START Data excerpts

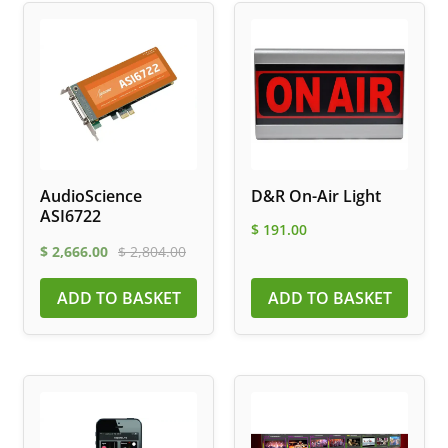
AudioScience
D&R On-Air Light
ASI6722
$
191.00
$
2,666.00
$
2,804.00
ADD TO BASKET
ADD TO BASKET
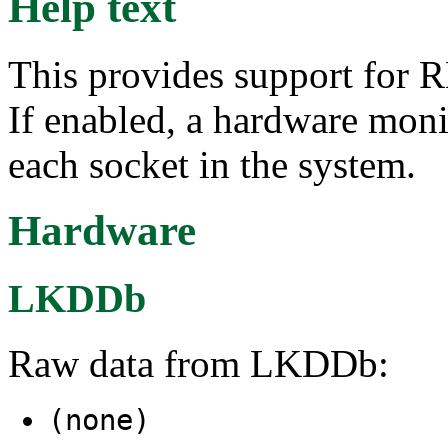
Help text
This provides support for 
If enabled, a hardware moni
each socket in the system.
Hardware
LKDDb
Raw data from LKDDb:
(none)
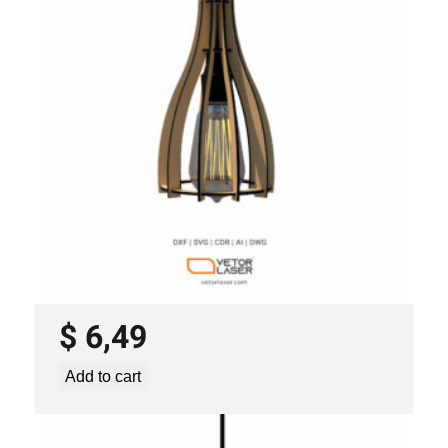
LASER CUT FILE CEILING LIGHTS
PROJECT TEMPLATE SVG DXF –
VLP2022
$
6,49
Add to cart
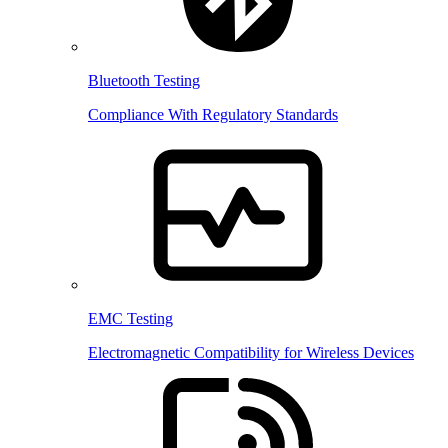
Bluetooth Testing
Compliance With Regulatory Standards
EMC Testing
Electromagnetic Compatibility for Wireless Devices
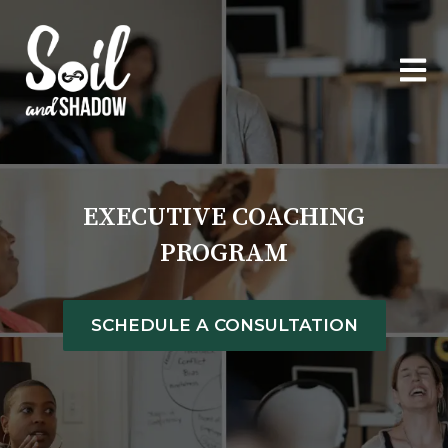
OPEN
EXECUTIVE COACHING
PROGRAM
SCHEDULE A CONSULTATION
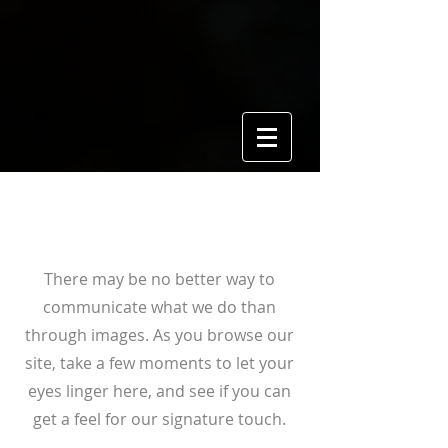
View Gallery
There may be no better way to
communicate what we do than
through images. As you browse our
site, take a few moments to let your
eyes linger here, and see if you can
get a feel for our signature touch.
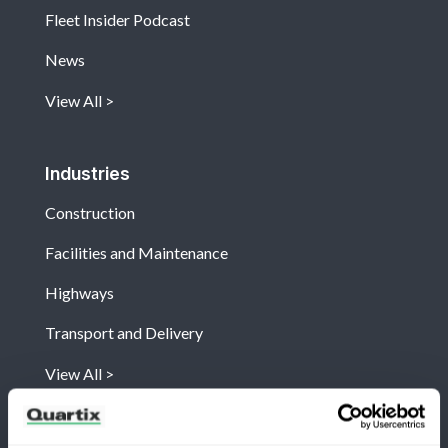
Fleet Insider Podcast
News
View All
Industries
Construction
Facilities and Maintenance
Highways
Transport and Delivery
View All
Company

END Data excerpts
START Data excerpts

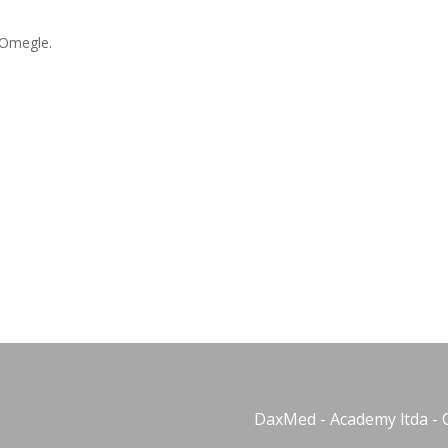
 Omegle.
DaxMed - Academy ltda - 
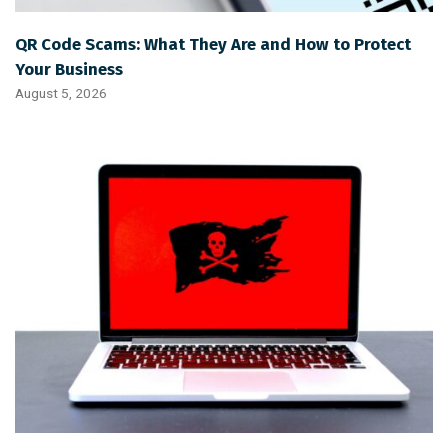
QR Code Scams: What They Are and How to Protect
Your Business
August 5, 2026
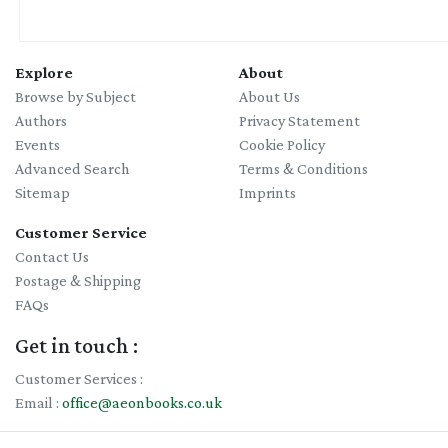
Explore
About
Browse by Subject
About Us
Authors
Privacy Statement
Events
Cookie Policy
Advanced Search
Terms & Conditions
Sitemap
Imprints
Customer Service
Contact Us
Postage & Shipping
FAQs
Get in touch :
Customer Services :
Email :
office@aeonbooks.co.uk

END Data excerpts
START Data excerpts

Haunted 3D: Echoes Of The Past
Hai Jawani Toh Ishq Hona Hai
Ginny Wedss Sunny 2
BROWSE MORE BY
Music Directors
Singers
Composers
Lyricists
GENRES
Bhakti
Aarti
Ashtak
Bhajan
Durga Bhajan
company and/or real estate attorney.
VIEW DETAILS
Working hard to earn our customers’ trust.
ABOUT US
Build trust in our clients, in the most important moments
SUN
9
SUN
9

END Data excerpts

What is expected:
In the data above, find the line containing "This provides support for" and the line containing "EMC Testing". Copy exactly the stretch from the first through the second, both included, leaving out any picture.

Written answer:
This provides support for 
If enabled, a hardware moni
each socket in the system.
Hardware
LKDDb
Raw data from LKDDb:
(none)
LASER CUT FILE CEILING LIGHTS
PROJECT TEMPLATE SVG DXF –
VLP2022
$
6,49
Add to cart
Bluetooth Testing
Compliance With Regulatory Standards
EMC Testing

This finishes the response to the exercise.